The reconstruction network is region-based detection, the number of pixels of interest is not fixed. Further, the reconstruction network generates regions of interest directly, rather than a fixed number of key points. To deal with such problem, four landmark key points are calculated from the detected contours of the method. Each key point was a center of each facial landmark contour. Thus, the reconstruction network focuses on generating regions of interest directly by forcing the network to learn topological relationships between object of interest and its background. The reconstruction network has 4 main advantages: (1) it works easily and computes effectively; (2) it does not require strong domain knowledge about statistics; (3) regions of interest can be generated directly, even under various head orientation and illumination conditions; and (4) generated regions of interest supply more applications and detection robustness than limited number of key points.

While the disclosure has been described in detail and with reference to specific embodiments thereof, it will be apparent to one skilled in the art that various changes and modification can be made therein without departing from the spirit and scope of the embodiments.

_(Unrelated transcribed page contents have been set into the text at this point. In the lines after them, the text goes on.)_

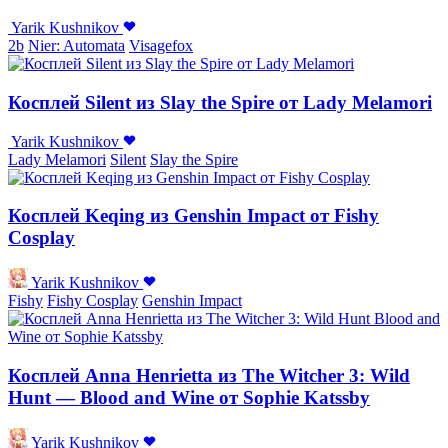
Yarik Kushnikov
2b
Nier: Automata
Visagefox
Косплей Silent из Slay the Spire от Lady Melamori
Yarik Kushnikov
Lady Melamori
Silent
Slay the Spire
Косплей Keqing из Genshin Impact от Fishy
Cosplay
Yarik Kushnikov
Fishy
Fishy Cosplay
Genshin Impact
Косплей Anna Henrietta из The Witcher 3: Wild
Hunt — Blood and Wine от Sophie Katssby
Yarik Kushnikov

Thus, it is intended that the present disclosure cover the modifications and variations of this disclosure provided they come within the scope of the appended claims and their equivalents.

Claims

1. A method for performing speech or image processing tasks comprising:

training a deep learning model with at least two inter-related tasks; and

processing at least one of an image or an audio clip using the deep learning model.